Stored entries
• • • •

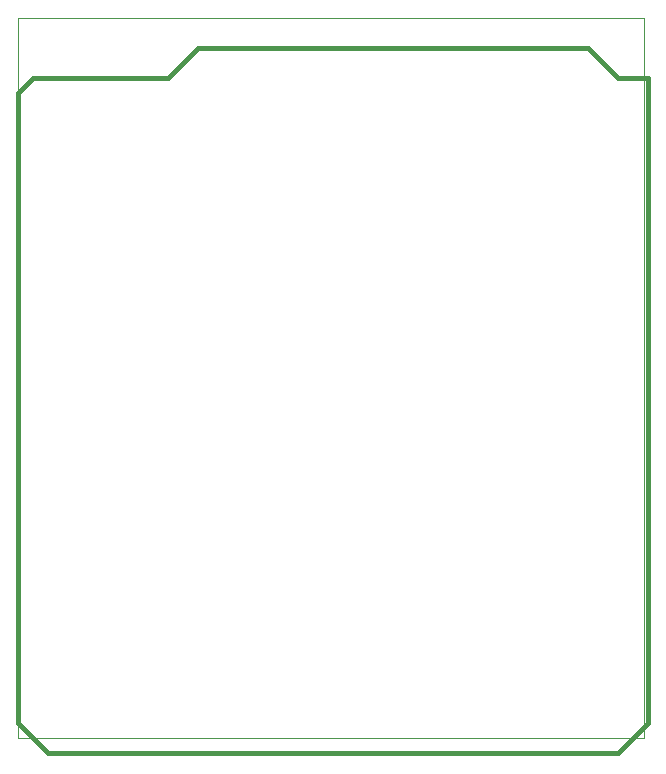
<source format=gbp>
G75*
%MOIN*%
%OFA0B0*%
%FSLAX24Y24*%
%IPPOS*%
%LPD*%
%AMOC8*
5,1,8,0,0,1.08239X$1,22.5*
%
%ADD10C,0.0000*%
%ADD11C,0.0160*%
D10*
X000500Y006752D02*
X000500Y007252D01*
X000500Y006752D02*
X021370Y006752D01*
X021370Y030748D01*
X000500Y030748D01*
X000500Y028252D01*
D11*
X000500Y007252D02*
X001500Y006252D01*
X020500Y006252D01*
X021500Y007252D01*
X021500Y028752D01*
X020500Y028752D01*
X019500Y029752D01*
X006500Y029752D01*
X005500Y028752D01*
X001000Y028752D01*
X000500Y028252D01*
X000500Y007252D01*
M02*

</source>
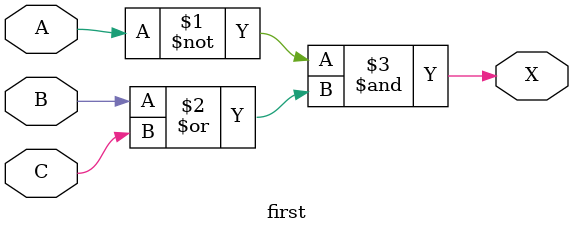
<source format=v>
module first(output X, input A, input B, input C);

assign X=~A&(B|C);

endmodule
</source>
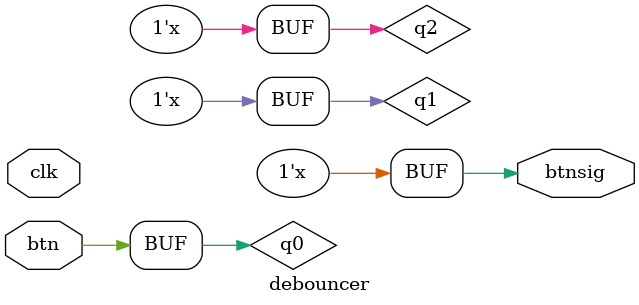
<source format=v>
`timescale 1ns / 1ps


module debouncer(
    input btn,
    input clk,
    output wire btnsig
    );
    
    reg q0, q1, q2;
    
    always @(clk)begin
        q0 <= btn;
        q1 <= q0;
        q2 <= q1;
    end
    
    assign btnsig = q2;
        
    
endmodule

</source>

• • • •

## WHAT TO DO
Please hand back every entry above exactly, with no images in the copy.

## EXERCISE SOLUTION
<source format=gbp>
G75*
%MOIN*%
%OFA0B0*%
%FSLAX24Y24*%
%IPPOS*%
%LPD*%
%AMOC8*
5,1,8,0,0,1.08239X$1,22.5*
%
%ADD10C,0.0000*%
%ADD11C,0.0160*%
D10*
X000500Y006752D02*
X000500Y007252D01*
X000500Y006752D02*
X021370Y006752D01*
X021370Y030748D01*
X000500Y030748D01*
X000500Y028252D01*
D11*
X000500Y007252D02*
X001500Y006252D01*
X020500Y006252D01*
X021500Y007252D01*
X021500Y028752D01*
X020500Y028752D01*
X019500Y029752D01*
X006500Y029752D01*
X005500Y028752D01*
X001000Y028752D01*
X000500Y028252D01*
X000500Y007252D01*
M02*

</source>
<source format=v>
module first(output X, input A, input B, input C);

assign X=~A&(B|C);

endmodule
</source>
<source format=v>
`timescale 1ns / 1ps


module debouncer(
    input btn,
    input clk,
    output wire btnsig
    );
    
    reg q0, q1, q2;
    
    always @(clk)begin
        q0 <= btn;
        q1 <= q0;
        q2 <= q1;
    end
    
    assign btnsig = q2;
        
    
endmodule

</source>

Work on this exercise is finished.